Downtown Long Beach experienced a slight decrease in rent prices from $2.48/sq ft in 2019 to $2.39/sq ft in 2020 but has also managed to experience rent growth up to $2.51/sq ft in 2022.

This growth has to do with constant demand from big companies such as SpaceX and Virgin Orbit that have chosen Long Beach due to it being the last affordable oceanfront city.

Sales Volume

  • Los Angeles County – $6.2 billion in office sales (12-month average)
  • Long Beach – $196 million in office sales (last 12 months)

The annual average sales volume in Los Angeles County dipped just a little less than $1 billion compared to the pre-pandemic average sales volume of $7.2 billion. This indicates that office spaces are still selling, and the market is still healthy due to the demand for office buildings.

What’s more impressive is the increase in office sales volume for Long Beach, which experienced a rise up to $196 million in the last 12 months from the 5-year annual average of $105 million.

Average Office Space Price

  • Los Angeles County – $469/sq ft
  • Downtown Long Beach – $246/sq ft

Average Capitalization Rate

A lot of commercial real estate investors buy properties based on the Capitalization Rate (or cap rate for short).

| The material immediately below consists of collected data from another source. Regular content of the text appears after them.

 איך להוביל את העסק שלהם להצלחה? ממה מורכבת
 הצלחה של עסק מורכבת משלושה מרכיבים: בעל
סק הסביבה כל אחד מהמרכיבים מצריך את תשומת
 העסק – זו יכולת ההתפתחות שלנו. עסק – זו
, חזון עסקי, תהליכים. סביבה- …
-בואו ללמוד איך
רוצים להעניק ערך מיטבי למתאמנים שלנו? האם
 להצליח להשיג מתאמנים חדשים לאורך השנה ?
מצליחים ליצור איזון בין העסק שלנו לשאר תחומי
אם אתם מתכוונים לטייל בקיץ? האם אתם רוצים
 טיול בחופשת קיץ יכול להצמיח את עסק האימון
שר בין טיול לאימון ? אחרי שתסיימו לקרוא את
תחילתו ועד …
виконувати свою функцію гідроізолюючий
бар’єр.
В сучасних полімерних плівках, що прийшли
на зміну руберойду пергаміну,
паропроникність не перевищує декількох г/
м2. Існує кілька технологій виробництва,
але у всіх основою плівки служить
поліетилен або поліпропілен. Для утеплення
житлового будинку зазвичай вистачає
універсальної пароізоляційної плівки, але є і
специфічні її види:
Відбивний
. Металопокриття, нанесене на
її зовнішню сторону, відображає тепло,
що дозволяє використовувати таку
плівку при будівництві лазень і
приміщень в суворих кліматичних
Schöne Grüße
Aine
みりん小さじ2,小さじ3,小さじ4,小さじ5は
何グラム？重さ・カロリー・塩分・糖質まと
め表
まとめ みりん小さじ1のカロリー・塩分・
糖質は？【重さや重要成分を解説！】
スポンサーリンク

It is defined as the ratio of an asset’s net operating income (NOI) to its valued price.

  • Los Angeles County – 5.4%
  • Long Beach – 5.6%

Many analysts consider a “good” cap rate to be around 5% to 10%, and since the average for LA County and Long Beach sits at 5.4% and 5.6%, it tells us that the office space market is indeed not dead.

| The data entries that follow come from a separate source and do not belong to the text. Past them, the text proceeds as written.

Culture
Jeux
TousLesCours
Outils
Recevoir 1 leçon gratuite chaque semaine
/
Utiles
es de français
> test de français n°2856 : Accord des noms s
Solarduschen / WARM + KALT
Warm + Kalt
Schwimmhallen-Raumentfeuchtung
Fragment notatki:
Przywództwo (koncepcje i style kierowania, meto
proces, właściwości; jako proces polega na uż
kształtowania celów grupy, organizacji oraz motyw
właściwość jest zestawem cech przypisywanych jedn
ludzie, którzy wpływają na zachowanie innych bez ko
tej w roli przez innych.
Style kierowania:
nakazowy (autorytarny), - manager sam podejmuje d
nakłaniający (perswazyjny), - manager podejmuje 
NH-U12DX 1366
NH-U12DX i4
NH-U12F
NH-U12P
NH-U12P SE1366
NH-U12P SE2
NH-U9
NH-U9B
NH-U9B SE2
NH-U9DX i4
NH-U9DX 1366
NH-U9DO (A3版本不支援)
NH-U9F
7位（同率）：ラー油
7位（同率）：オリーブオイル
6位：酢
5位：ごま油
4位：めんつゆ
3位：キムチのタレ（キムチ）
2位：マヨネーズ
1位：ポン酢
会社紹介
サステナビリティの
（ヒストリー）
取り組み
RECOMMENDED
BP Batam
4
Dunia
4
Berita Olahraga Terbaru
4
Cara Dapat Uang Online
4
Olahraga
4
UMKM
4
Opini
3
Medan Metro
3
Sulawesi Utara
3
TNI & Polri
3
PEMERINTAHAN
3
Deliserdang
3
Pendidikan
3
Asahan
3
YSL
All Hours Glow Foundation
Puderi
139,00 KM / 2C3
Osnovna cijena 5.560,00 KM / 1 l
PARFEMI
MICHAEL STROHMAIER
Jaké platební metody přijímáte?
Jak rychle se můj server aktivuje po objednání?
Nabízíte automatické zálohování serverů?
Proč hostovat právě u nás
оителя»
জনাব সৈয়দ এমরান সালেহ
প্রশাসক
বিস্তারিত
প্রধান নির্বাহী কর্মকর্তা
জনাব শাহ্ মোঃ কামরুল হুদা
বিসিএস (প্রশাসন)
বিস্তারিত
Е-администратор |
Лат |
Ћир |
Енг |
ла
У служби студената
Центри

Conclusion: Is the office sector dead?

Simply put, no. The office sector in Southern California is not dead for three reasons:

  1. There’s still demand for office buildings. As shown by rent growth and sales volume returning to pre-pandemic levels, we’re confident that investors are still willing to make bets on the commercial office market.
  2. Vacancy rates are not as high as predicted and still slowly recovering. Although many employees are spending most of their work weeks at home, employers still need a space for them when they return to the office at least once a week.
  3. The hybrid work model is here to stay. It’s difficult to tell where the trends will go during the next 12 to 24 months, but one thing that’s guaranteed is that companies will have to keep the hybrid work model for their employees. This will keep an ongoing demand for office spaces as companies downsize their needs.

The office sector in Southern California and the nation as a whole is slowly recovering and essentially evolving as companies continue to navigate the post-pandemic work environment to find a balance for their employees.